In seeking to know Jesus we tend to want approval, affirmation, and consolation on our terms. What we need in Jesus is quite different.

We need forgiveness, reconciliation, transformation, and redemption on God’s terms. We need to be pulled out of our comfort zone with sin. We live in times of whole bookstore sections on self–help, values clarification, and over coming addictions.

We are like the prodigal son who has wandered into a far country, and think, “How can I find my way home?”

If we are part of the “fall” of humanity in the story in Genesis are we fallen forever?

Are we doomed to alienation from God and one another forever?

When we make a terrible mistake of judgment are we cemented in that error eternally?

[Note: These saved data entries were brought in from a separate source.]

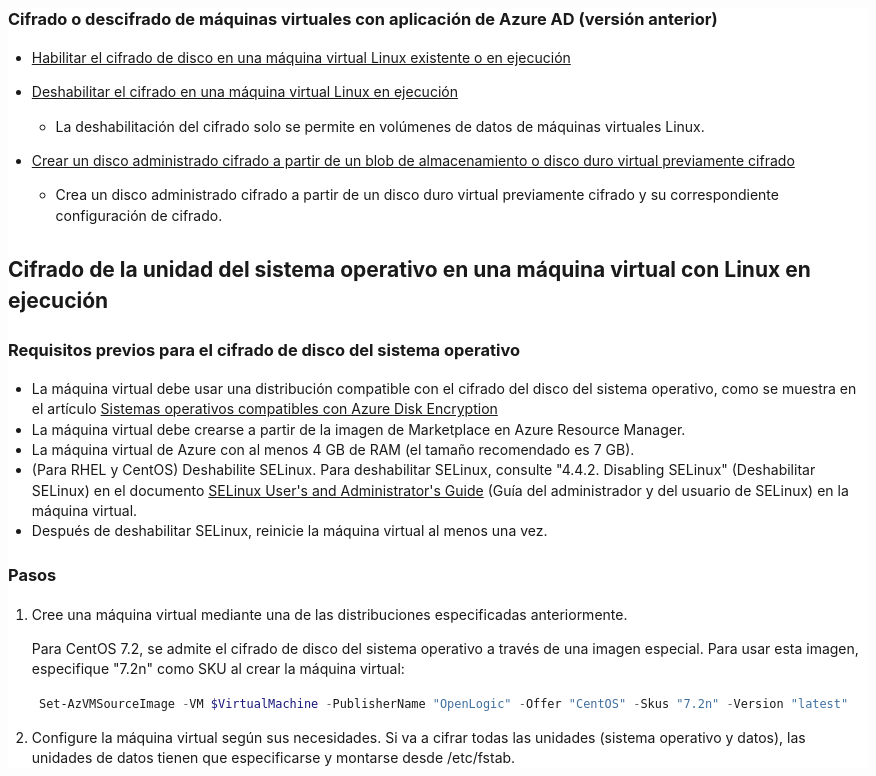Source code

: ### <a name="encrypt-or-decrypt-vms-with-an-azure-ad-app-previous-release"></a>Cifrado o descifrado de máquinas virtuales con aplicación de Azure AD (versión anterior)

- [Habilitar el cifrado de disco en una máquina virtual Linux existente o en ejecución](https://github.com/Azure/azure-quickstart-templates/tree/master/quickstarts/microsoft.compute/encrypt-running-linux-vm)


-  [Deshabilitar el cifrado en una máquina virtual Linux en ejecución](https://github.com/Azure/azure-quickstart-templates/tree/master/quickstarts/microsoft.compute/decrypt-running-linux-vm)
    - La deshabilitación del cifrado solo se permite en volúmenes de datos de máquinas virtuales Linux.


- [Crear un disco administrado cifrado a partir de un blob de almacenamiento o disco duro virtual previamente cifrado](https://github.com/Azure/azure-quickstart-templates/tree/master/quickstarts/microsoft.compute/create-encrypted-managed-disk)
    - Crea un disco administrado cifrado a partir de un disco duro virtual previamente cifrado y su correspondiente configuración de cifrado.

## <a name="encrypting-an-os-drive-on-a-running-linux-vm"></a>Cifrado de la unidad del sistema operativo en una máquina virtual con Linux en ejecución

### <a name="prerequisites-for-os-disk-encryption"></a>Requisitos previos para el cifrado de disco del sistema operativo

* La máquina virtual debe usar una distribución compatible con el cifrado del disco del sistema operativo, como se muestra en el artículo [Sistemas operativos compatibles con Azure Disk Encryption](disk-encryption-overview.md#supported-vms)
* La máquina virtual debe crearse a partir de la imagen de Marketplace en Azure Resource Manager.
* La máquina virtual de Azure con al menos 4 GB de RAM (el tamaño recomendado es 7 GB).
* (Para RHEL y CentOS) Deshabilite SELinux. Para deshabilitar SELinux, consulte "4.4.2. Disabling SELinux" (Deshabilitar SELinux) en el documento [SELinux User's and Administrator's Guide](https://access.redhat.com/documentation/en-US/Red_Hat_Enterprise_Linux/7/html/SELinux_Users_and_Administrators_Guide/sect-Security-Enhanced_Linux-Working_with_SELinux-Changing_SELinux_Modes.html#sect-Security-Enhanced_Linux-Enabling_and_Disabling_SELinux-Disabling_SELinux) (Guía del administrador y del usuario de SELinux) en la máquina virtual.
* Después de deshabilitar SELinux, reinicie la máquina virtual al menos una vez.

### <a name="steps"></a>Pasos
1. Cree una máquina virtual mediante una de las distribuciones especificadas anteriormente.

   Para CentOS 7.2, se admite el cifrado de disco del sistema operativo a través de una imagen especial. Para usar esta imagen, especifique "7.2n" como SKU al crear la máquina virtual:

   ```powershell
    Set-AzVMSourceImage -VM $VirtualMachine -PublisherName "OpenLogic" -Offer "CentOS" -Skus "7.2n" -Version "latest"
   ```
2. Configure la máquina virtual según sus necesidades. Si va a cifrar todas las unidades (sistema operativo y datos), las unidades de datos tienen que especificarse y montarse desde /etc/fstab.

Is there any way to start over fresh, at the beginning? Is there a Jesus who is what we need?

Is he strong enough, resourceful enough, great enough for our need? As God says on the mountain, “This is my son, listen to him.” Hear what he has to say.

This morning we’re on the mountain. This is where the confrontation begins between the Jesus we want and the Jesus we need. Jesus is dramatically transfigured before our eyes. The cloud, the dazzling white garments are all biblical symbols of a transcendent moment. For a moment the veil is pulled back and the disciples see the glory of Jesus.

“This is my son, listen to him,” says the voice. Moses and Elijah, great historic figures of the faith, are transcended by this Jesus, God’s own son.

Are we ready to listen? As we’ve have moved through Luke’s gospel stories the last few Sunday’s it brings us to the doorstep of Lent. In Lent we will come face to face with the reality that:

And in the next forty days on this journey from the top of the mountain to the cross we will encounter
  opposition,
      betrayal,
          resistance,
              cruelty,
                  denial,
                      lies,
                          violence and death.

In so many ways as we encounter Jesus in Lent we will see ourselves… sinners in the eyes of God, always – with the grace of God –
  forgiven,
      reconciled,
          redeemed,
              transformed,
and perhaps we will be able to join hands with one another in lives of deep gratitude to God. For as symbolized so dramatically in the cross behind me in the contrast between the tough, gnarly iron wood and the polished wood near the top of the cross, “In Christ the old is made new.” We will see not only who Jesus is – God’s very own son – but also who we are – forgiven disciples who are to listen to him. Amen.

I have relied heavily for this sermon on fine work by William H. Willimon in Pulpit Resource, February 2007.